I had normal blood sugar levels before my interview. I wasn’t nervous. I wasn’t under stress. I felt normal. I made it through the interview without issues. Immediately after the interview, I checked my continuous glucose monitor. I discovered that while I was speaking my blood sugar spiked from 105–155 mg/dL. I was shocked.
During another interview a few weeks later, my blood sugar went up 36 points while speaking. It was then that I realized that public speaking was an underlying source of stress for me, which spiked my blood sugar levels.
I’m the type of person who manages diabetes the same way each day. My blood sugar numbers are mostly in range from what I eat and how much physical activity I do a day. However, at least 5 days out of every month, I wake up to numbers that are between 130–150 mg/dL, no matter what I do.
Two months after first noticing the spikes, I reached out to my diabetes educator. I learned from them that hormonal changes several days before menstruation spike blood sugar levels, which then level off once menstruation begins.
At the beginning of my diabetes journey, I ate a strict low carbohydrate diet that was higher in protein, fat, and nonstarchy carbohydrates. I did not eat any foods that contained corn, rice, potatoes, or flour. I substituted cauliflower, radishes, turnips, and nut flour in their place. Additionally, I did not use seed oils in my cooking. My foods were cooked in olive oil, coconut oil, and tallow. My daily carbohydrate intake was limited to 30–35 grams.
During dinner one night, my husband cooked some delicious fried chicken wings with asparagus. The chicken was coated in almond flour and cooked in tallow. I ate three chicken wings. Two hours after my meal, my numbers trended down. However, at the 3-hour mark, my blood sugar levels spiked 40 points to 163 mg/dL.
The culprit was my meal’s high fat content. I was astounded and perplexed when I discovered this. Then, after hearing from the diabetes community and my diabetes educator that higher fat intake can spike blood sugar hours after eating, it all made sense.
What can you do if your blood sugar level is high without a clear cause? Here’s how I handle unexpected high blood sugars:
Take a look at what you did before the blood sugar spike. Was there something new you ate? Did you change anything in your routine? Did you try any new medications? How were you feeling? By answering these questions, you can narrow down a possible cause.
When you see a high blood sugar number on your meter, try not to jump to conclusions. Keep track of when unexpected blood sugar spikes occur and the possible triggers.

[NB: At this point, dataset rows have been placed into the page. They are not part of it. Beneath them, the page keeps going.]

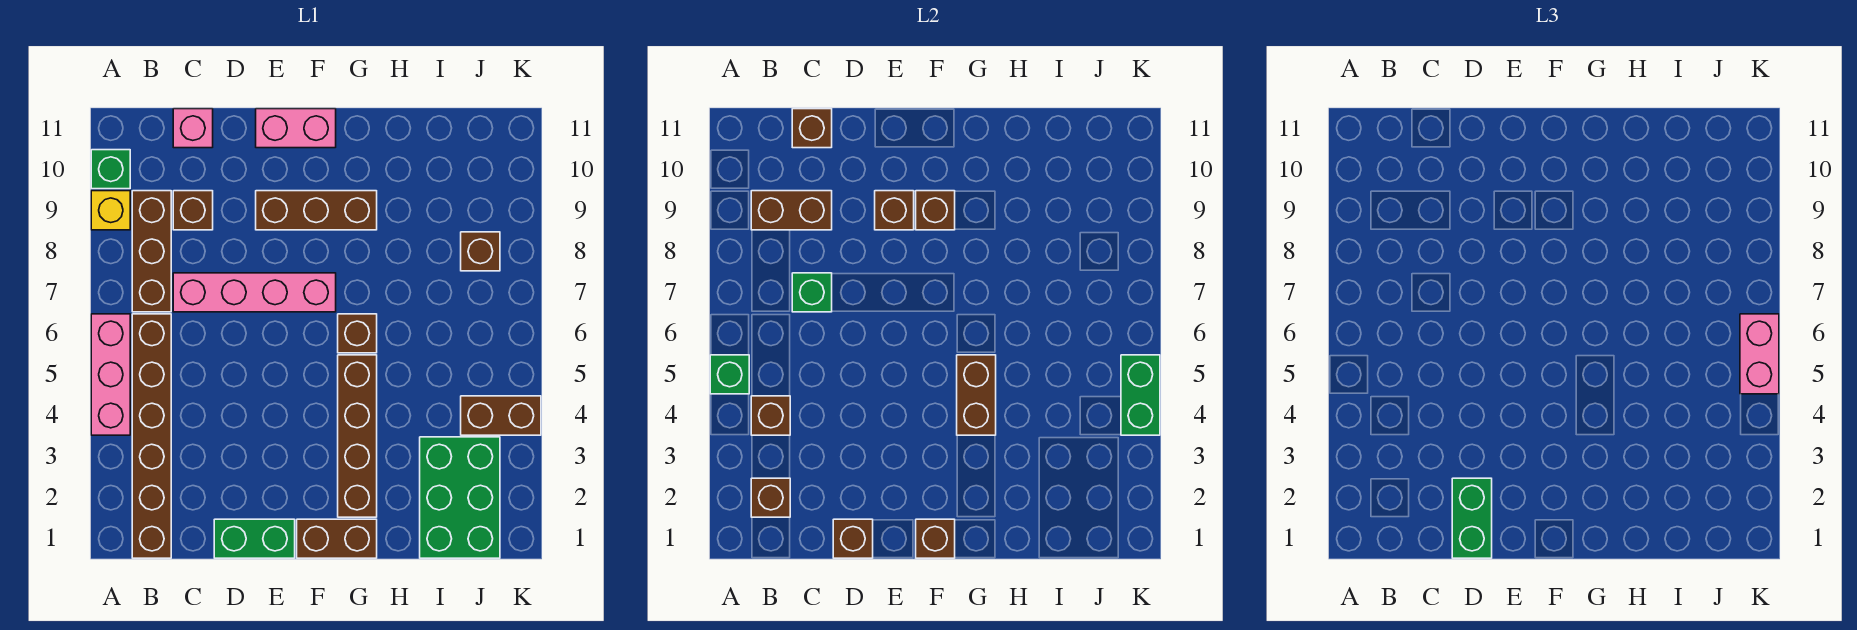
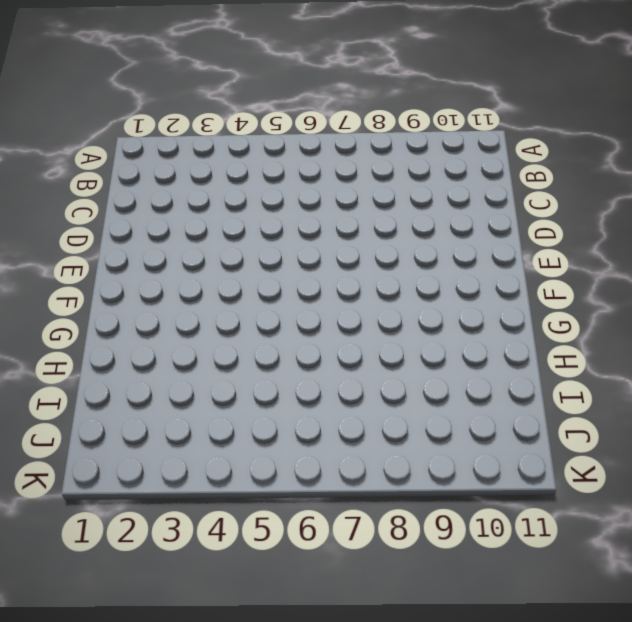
none -> pink brick A4:A6 level 1
none -> yellow brick A9 level 1
none -> green brick A10 level 1
none -> brown brick B1:B6 level 1

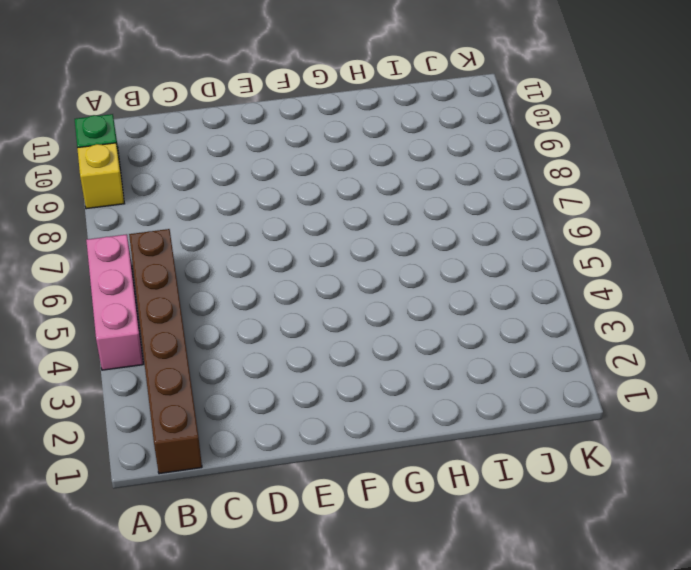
none -> brown brick B7:B9 level 1
none -> pink brick C7:F7 level 1
none -> brown brick C9 level 1
none -> pink brick C11 level 1

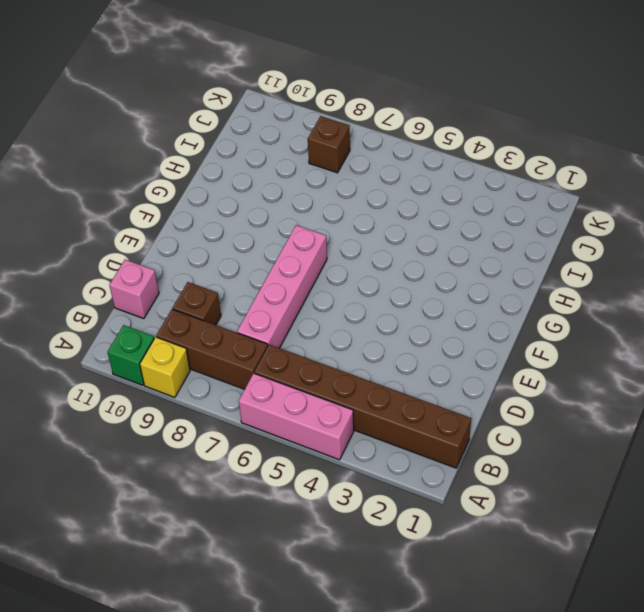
none -> green brick D1:E1 level 1
none -> brown brick E9:G9 level 1
none -> pink brick E11:F11 level 1
none -> brown brick F1:G1 level 1

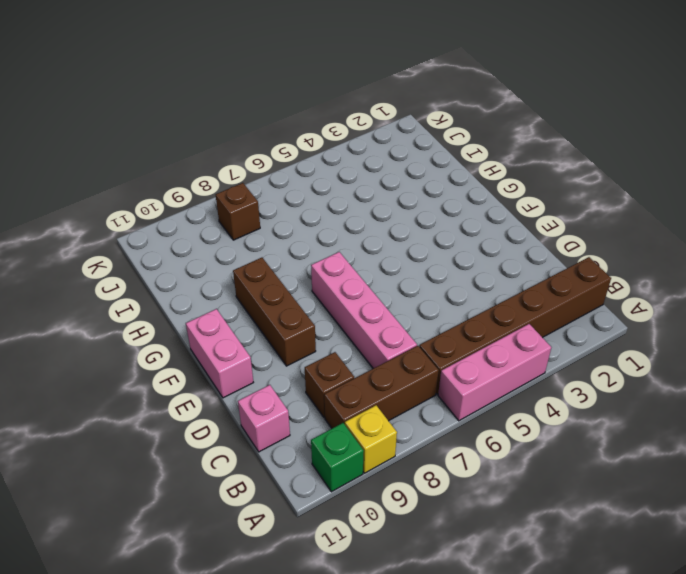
none -> green brick D1:E1 level 1
none -> brown brick F1:G1 level 1
none -> brown brick G2:G5 level 1
none -> brown brick G6 level 1

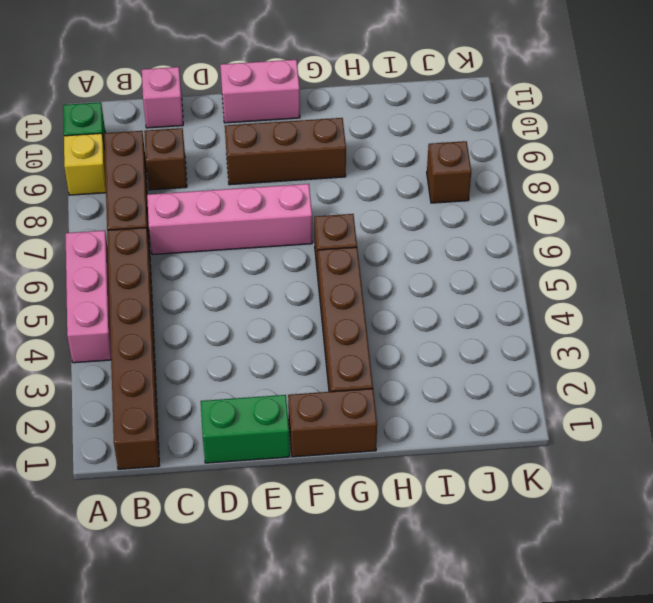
none -> green brick I1:J3 level 1
none -> brown brick J4:K4 level 1
none -> green brick A5 level 2
none -> brown brick B2 level 2

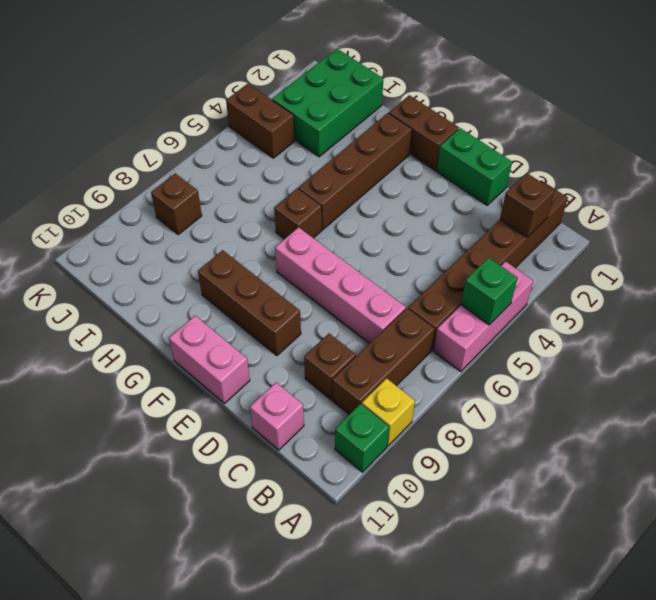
none -> brown brick B4 level 2
none -> brown brick B9:C9 level 2
none -> green brick C7 level 2
none -> brown brick C11 level 2

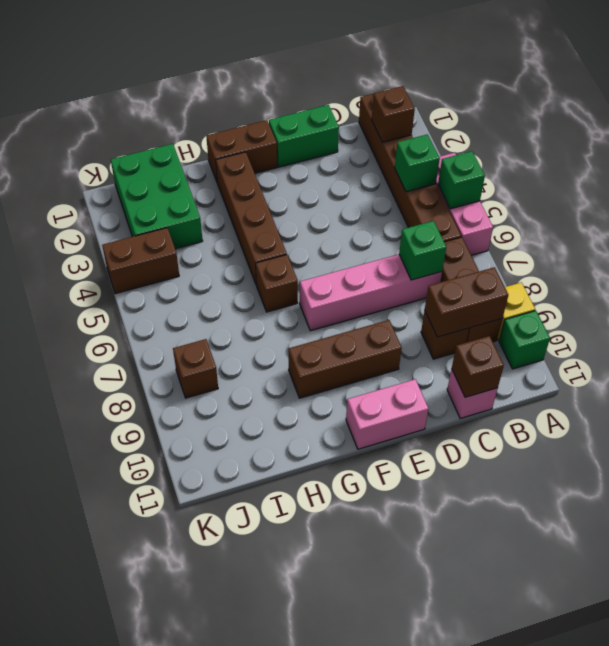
green brick B4 level 2 -> brown brick B4 level 2
none -> brown brick D1 level 2
none -> brown brick E9 level 2
none -> brown brick F1 level 2
none -> brown brick F9 level 2

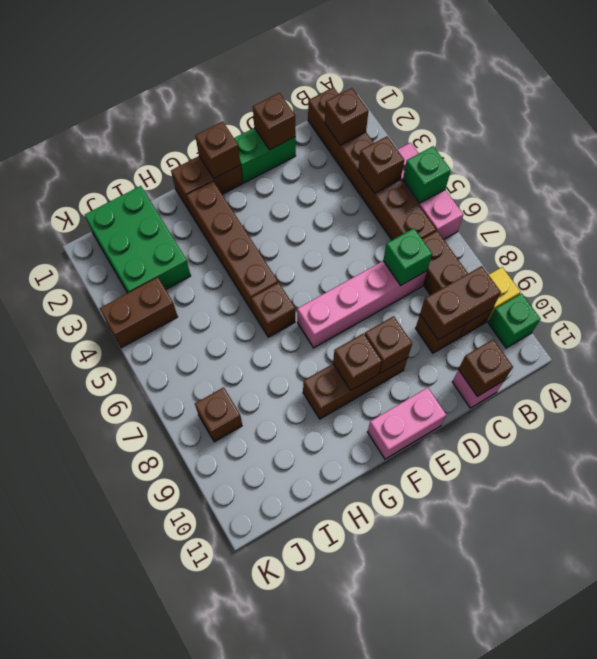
none -> brown brick G4:G5 level 2
none -> green brick K4:K5 level 2
none -> green brick D1:D2 level 3
none -> pink brick K5:K6 level 3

It might be wise to consider it one of those rare instances if it happens only once. However, if the mystery continues to cause an issue, you might have to limit or avoid the unexpected source of your sudden high blood sugar spike.
Once you’ve discovered the exact cause of your unexpected blood sugar spikes, try to avoid or limit it.
Regarding my triggers, I have learned that with mealtimes, I can either eat closer to 9 p.m. or eat earlier and have a small snack closer to or after 9 p.m. If I want to have fried chicken or fish, I can make sure my meal is balanced by adding more fiber and complex carbohydrates.
Since I cannot control public speaking and hormones, there’s little I can do to limit or avoid those particular triggers. Knowing that I will not always be able to manage diabetes perfectly, I offer myself grace instead and try to be extra kind to myself. This includes selecting foods with fewer carbohydrates and managing my stress during these times.
Our blood sugar levels fluctuate for different reasons, so managing diabetes is different for everyone. After successfully managing diabetes, experiencing unexpectedly high blood sugar numbers can seem very defeating.
One or a few unexpected high blood sugar numbers do not mean failure. In order to manage diabetes efficiently, it’s vital to track the triggers of blood sugar levels. However, consult a healthcare professional if you have consistently high blood sugar levels and need help modifying your regimen.